▸ Ćwiczenia:
a - Ile pasterek odprawił arcybiskup Józef Gawlina w Betlejem w noc z 24 na 25 grudnia 1942 roku według tekstu o polskiej pasterce w Betlejem i dla kogo były przeznaczone?
b - Zredaguj rekordy od wiersza zawierającego „locality: Klickitat County.” w dół aż do wiersza zawierającego „country: Argentina”, zamieniając „collection date” na „date collected” i zostawiając resztę bez zmian. Podaj wyłącznie ten fragment rekordów.

___ Tekst źródłowy

Temat numeru
 
Polska pasterka w Betlejem
Agnieszka Stelmach

Noc z 24 na 25 grudnia 1942 roku w Betlejem była szczególna dla całego ludu miasta Dawidowego, a zwłaszcza dla przebywających tam Polaków. Tej nocy arcybiskup Józef Gawlina celebrował dwie pasterki: pierwszą dla wszystkich mieszkańców Betlejem, a drugą dla polskich ­żołnierzy.

O dziewiątej wieczorem duchowny wyruszył do Betlejem. Ku miastu Dawidowemu spieszyły tłumy.


Ledwo samochód, w którym siedział biskup, minął grób Racheli, żony patriarchy Jakuba, gdy z naprzeciwka niespodziewanie wyłonił się jakiś pojazd. Oślepił on kierowcę. Po chwili słychać było już tylko huk, trzask szkła i krzyki poturbowanych pasażerów. Kapłan z trudem wydostał się ze zmiażdżonego wraku. Dzięki Bogu, nikt nie zginął. Skończyło się na potłuczeniach.


Słowa Twoje, Panie, trwać będą na wieki!


Do Betlejem podwieźli go amerykańscy lotnicy. Z nimi kapłan dojechał szczęśliwie przed bazylikę Narodzenia Bożego, gdzie już czekała wielka asysta.


– „Christus natus est nobis, Venite, adoremus”, śpiewa chór, a z jakim triumfem biją głosy ku niebu
– wspominał arcykapłan. – To przecież było tutaj 1942 lat temu… Śpiewają psalm o buntujących się przeciwko Bogu narodach. „Pan, który mieszka w Niebiosach, wyśmieje się z nich i szydzić z nich będzie”. Bóg przeciwko okrucieństwu i megalomanii wysłał Syna maleńkiego, kwilącego w stajence betlejemskiej…


Potem diakon zaintonował po łacinie psalm z Księgi Izajasza: Lud, który chodzi w ciemności, ujrzy światłość wielką, nad mieszkańcami krainy mroków zabłyśnie wielkie światło… Albowiem Dziecię narodziło się nam, Syn jest nam dany i spocznie władza na Jego ramieniu, i nazwą Go: Cudowny Doradca, Bóg Mocny, Ojciec Odwieczny, Książę Pokoju. I objawi się chwała Pańska i ujrzy to wszelkie ciało pospołu, gdyż usta Pana to powiedziały… a słowo Boże trwa na wieki. Verbum Domini manet in aeternum…


Ksiądz biskup wspominał, że te same słowa przeczytał na ruinach świątyni przy zaułku Ave Maria w Londynie, tuż po jednym z nalotów. Na sterczącym ku niebu filarze pozostał napis: Verbum Domini manet in aeternum.Przeminie wróg ludzkości jak burza, jak powódź, jak śnieg, jak wichura, jak wojna, a słowa Twoje, Panie, trwać będą na wieki!

______
___ Wyświetlone rekordy

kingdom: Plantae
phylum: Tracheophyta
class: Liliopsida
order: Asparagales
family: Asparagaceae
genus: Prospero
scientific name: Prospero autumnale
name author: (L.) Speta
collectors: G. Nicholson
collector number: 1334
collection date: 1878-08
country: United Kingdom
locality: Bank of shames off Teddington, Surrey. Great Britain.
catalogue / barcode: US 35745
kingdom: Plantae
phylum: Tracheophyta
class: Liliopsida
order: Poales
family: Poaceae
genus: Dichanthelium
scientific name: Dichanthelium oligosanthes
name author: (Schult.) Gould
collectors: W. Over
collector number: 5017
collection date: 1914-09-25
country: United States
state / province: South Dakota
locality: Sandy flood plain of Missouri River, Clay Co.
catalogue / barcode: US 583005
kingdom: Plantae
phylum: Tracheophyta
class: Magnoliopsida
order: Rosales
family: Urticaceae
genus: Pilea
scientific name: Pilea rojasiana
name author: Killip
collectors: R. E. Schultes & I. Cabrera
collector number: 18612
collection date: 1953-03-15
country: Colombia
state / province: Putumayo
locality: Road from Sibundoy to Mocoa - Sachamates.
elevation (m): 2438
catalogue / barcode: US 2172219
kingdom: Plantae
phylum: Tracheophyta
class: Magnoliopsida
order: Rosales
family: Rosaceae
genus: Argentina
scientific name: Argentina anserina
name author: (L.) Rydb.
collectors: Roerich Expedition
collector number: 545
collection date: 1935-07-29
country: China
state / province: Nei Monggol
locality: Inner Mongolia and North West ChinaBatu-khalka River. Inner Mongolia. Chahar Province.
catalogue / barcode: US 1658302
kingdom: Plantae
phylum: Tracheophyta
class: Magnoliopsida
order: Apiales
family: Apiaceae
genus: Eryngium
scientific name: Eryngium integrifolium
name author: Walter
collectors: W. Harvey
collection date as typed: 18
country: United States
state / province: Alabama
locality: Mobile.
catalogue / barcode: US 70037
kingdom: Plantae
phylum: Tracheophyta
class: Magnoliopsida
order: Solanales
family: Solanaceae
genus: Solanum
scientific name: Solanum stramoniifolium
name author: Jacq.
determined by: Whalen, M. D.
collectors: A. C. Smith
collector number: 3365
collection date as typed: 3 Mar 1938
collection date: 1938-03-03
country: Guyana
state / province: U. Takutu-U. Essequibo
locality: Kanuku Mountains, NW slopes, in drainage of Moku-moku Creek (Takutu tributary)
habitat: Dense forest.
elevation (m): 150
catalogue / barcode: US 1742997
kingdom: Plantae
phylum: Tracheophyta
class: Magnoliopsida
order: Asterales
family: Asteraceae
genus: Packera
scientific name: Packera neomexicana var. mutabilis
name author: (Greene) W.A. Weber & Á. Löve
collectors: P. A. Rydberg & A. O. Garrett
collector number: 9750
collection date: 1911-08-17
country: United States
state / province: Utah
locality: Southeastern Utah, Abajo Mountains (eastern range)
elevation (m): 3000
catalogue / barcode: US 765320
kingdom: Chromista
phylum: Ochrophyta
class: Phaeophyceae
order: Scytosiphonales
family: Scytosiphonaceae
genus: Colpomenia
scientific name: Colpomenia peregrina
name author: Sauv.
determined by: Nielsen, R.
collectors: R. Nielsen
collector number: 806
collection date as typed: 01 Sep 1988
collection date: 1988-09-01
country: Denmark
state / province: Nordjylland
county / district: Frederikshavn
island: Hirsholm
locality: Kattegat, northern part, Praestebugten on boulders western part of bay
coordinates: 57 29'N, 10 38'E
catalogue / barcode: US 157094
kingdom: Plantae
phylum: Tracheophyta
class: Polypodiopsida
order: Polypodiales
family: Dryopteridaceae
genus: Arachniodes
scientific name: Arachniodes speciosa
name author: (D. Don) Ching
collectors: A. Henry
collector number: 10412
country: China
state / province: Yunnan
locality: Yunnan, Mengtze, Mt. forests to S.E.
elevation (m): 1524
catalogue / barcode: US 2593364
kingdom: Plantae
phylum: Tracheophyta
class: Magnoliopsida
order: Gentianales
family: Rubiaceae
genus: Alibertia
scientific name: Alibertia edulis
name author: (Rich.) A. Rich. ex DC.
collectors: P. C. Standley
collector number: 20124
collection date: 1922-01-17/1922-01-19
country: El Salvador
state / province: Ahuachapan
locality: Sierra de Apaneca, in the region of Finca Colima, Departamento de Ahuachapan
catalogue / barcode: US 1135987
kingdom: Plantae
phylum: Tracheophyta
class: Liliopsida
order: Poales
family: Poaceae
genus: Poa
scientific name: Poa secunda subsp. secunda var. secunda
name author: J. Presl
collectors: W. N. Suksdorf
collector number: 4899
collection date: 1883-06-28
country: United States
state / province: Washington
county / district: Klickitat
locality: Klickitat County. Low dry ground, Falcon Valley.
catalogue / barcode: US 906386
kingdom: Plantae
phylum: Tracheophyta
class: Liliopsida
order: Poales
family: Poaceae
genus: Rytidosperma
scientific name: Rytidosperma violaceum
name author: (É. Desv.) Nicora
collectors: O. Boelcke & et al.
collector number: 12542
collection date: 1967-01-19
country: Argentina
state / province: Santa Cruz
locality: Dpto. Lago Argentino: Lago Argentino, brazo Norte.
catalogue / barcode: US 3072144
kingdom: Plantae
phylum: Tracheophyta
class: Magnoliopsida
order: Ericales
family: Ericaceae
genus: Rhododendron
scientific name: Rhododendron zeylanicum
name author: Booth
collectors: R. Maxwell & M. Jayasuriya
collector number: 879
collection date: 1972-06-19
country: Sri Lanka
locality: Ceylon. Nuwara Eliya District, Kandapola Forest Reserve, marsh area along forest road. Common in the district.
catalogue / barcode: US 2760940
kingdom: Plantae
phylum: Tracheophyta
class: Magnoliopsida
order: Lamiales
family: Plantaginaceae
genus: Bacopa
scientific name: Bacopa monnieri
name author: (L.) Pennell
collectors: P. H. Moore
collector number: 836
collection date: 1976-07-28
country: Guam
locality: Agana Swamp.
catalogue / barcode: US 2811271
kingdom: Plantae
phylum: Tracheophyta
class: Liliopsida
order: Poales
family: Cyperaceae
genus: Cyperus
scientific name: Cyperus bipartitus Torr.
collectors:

______

▸ Odpowiedzi do zadań:
a - Dwie: pierwszą dla wszystkich mieszkańców Betlejem, a drugą dla polskich żołnierzy.

b -
locality: Klickitat County. Low dry ground, Falcon Valley.
catalogue / barcode: US 906386
kingdom: Plantae
phylum: Tracheophyta
class: Liliopsida
order: Poales
family: Poaceae
genus: Rytidosperma
scientific name: Rytidosperma violaceum
name author: (É. Desv.) Nicora
collectors: O. Boelcke & et al.
collector number: 12542
date collected: 1967-01-19
country: Argentina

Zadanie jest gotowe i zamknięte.